De chico
siempre fue el nieto raro. El que iba a la casa con quinta de sus abuelos a
los cumpleaños y a las fiestas cristianas y compartía tiempo con primos, tíos,
tías y abuelos. Era el varón que se aburría jugando a la taba con su abuelo, con
su padre, con su tío, y con su primo.
Era el que se aburría jugando a las bochas en los caminitos de la quinta y
escapaba a las charlas de parrillero; era el que se aburría jugando a las
cartas; era el que se aburría porque todos los demás hacían cosas aburridas.
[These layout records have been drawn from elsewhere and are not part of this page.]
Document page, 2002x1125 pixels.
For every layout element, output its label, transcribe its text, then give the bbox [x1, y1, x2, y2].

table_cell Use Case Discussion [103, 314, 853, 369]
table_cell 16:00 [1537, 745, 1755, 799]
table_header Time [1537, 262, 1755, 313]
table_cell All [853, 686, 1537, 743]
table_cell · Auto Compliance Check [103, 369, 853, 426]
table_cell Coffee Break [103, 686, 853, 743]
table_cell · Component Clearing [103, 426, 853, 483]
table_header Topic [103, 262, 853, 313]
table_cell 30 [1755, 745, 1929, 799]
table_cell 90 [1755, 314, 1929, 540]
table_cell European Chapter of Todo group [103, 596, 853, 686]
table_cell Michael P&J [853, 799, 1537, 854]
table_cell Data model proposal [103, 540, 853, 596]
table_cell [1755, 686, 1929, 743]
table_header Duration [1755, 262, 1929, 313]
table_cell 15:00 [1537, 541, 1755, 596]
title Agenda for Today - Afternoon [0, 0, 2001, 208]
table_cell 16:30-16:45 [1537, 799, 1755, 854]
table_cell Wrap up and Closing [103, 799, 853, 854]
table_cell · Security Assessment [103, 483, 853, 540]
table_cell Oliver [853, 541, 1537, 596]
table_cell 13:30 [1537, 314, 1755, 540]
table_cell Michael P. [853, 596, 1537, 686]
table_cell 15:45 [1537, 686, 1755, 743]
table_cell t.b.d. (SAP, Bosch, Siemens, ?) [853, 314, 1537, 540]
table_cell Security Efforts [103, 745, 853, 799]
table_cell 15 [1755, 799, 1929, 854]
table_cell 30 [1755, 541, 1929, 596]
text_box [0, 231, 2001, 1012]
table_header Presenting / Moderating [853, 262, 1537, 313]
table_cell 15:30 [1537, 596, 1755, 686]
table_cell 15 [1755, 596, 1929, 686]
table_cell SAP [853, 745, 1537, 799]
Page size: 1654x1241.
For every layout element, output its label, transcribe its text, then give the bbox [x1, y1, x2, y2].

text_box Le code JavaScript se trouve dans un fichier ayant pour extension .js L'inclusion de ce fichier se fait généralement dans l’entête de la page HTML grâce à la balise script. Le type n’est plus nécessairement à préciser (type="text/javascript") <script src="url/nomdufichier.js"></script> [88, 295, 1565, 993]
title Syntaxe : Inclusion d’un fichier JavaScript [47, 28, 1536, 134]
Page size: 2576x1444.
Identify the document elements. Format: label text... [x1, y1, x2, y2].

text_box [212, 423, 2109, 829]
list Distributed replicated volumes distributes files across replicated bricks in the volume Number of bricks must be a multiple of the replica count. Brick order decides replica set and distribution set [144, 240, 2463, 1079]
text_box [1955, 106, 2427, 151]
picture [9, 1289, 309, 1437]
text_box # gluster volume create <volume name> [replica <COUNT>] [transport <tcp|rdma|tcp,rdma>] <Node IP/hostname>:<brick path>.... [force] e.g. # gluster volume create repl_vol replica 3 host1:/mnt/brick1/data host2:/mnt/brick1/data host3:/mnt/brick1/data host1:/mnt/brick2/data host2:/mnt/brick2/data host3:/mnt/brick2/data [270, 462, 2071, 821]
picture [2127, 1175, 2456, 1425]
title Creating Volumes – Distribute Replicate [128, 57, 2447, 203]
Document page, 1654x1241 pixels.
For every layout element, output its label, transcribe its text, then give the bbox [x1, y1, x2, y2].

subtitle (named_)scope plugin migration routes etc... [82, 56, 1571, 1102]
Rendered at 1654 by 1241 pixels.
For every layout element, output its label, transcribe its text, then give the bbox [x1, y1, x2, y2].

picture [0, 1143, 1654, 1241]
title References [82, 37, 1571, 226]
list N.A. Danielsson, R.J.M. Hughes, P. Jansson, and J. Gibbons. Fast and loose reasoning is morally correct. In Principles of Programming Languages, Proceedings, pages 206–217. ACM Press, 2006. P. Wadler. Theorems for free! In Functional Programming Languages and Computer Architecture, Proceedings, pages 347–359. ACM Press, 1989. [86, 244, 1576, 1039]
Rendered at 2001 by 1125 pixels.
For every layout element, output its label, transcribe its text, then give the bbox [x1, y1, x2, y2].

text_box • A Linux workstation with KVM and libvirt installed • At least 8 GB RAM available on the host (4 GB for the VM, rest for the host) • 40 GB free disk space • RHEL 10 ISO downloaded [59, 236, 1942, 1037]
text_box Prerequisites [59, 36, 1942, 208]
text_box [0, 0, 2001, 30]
Era el que no aceptaba las invitaciones a ir a pescar o a cazar. Era el que
entonces se acercaba al grupo de las mujeres- prima, hermana, madre, tía,
abuela- y descubría que ellas tenían charlas incluso más aburridas que las de
los hombres. Profundamente aburridas. Entonces la cosa se reducía a caminar
mirando el piso –no por tristeza, sino porque había caminitos de hormigas muy
interesantes-, revisar galpones, tratar- a falta de una pelota- de patear
piedritas hasta meterlas en lugares distantes, estudiar el aljibe con interés
pero también con disimulo, porque todos le tenían pánico a una posible caída y
evitaban que los más chiquitos se acercaran; contar los limones del limonero;
revisar el progreso de los caracoles en su viaje hacia las plantas más alejadas
de la puerta del fondo.
Era en
cierta medida, para su abuelo en especial, el nieto difícil de querer. Y porqué
no, involuntariamente, el más distante.
Y ocurrió
años después que al abuelo lo internaron. Y ya no había taba, ni bochas, ni
asado, ni cacería, ni pesca ni cartas ni nieto niño raro. Y resulta que había
gritos, dolor, había abuelo pidiendo que lo matasen porque el dolor era
insoportable, había ojos de miedo, había apretón de mano, había morfina, había
silencio, había lágrimas. Y mientras le apretaba la mano o mientras le daba té
con leche con una jeringa sin aguja por el costadito de la boca, el nieto raro
sentía que por fin, de alguna manera, estaba jugando a la taba, estaba jugando
al truco, estaba empuñando una chumbera.
El primero
de los días que el nieto raro lo fue a cuidar, cuando se iba, escuchó a su
abuelo diciendo “Yo te quiero. Valés oro vos, mijo”
Que se
repartan el oro. De lo primero, el nieto raro, no se olvida más.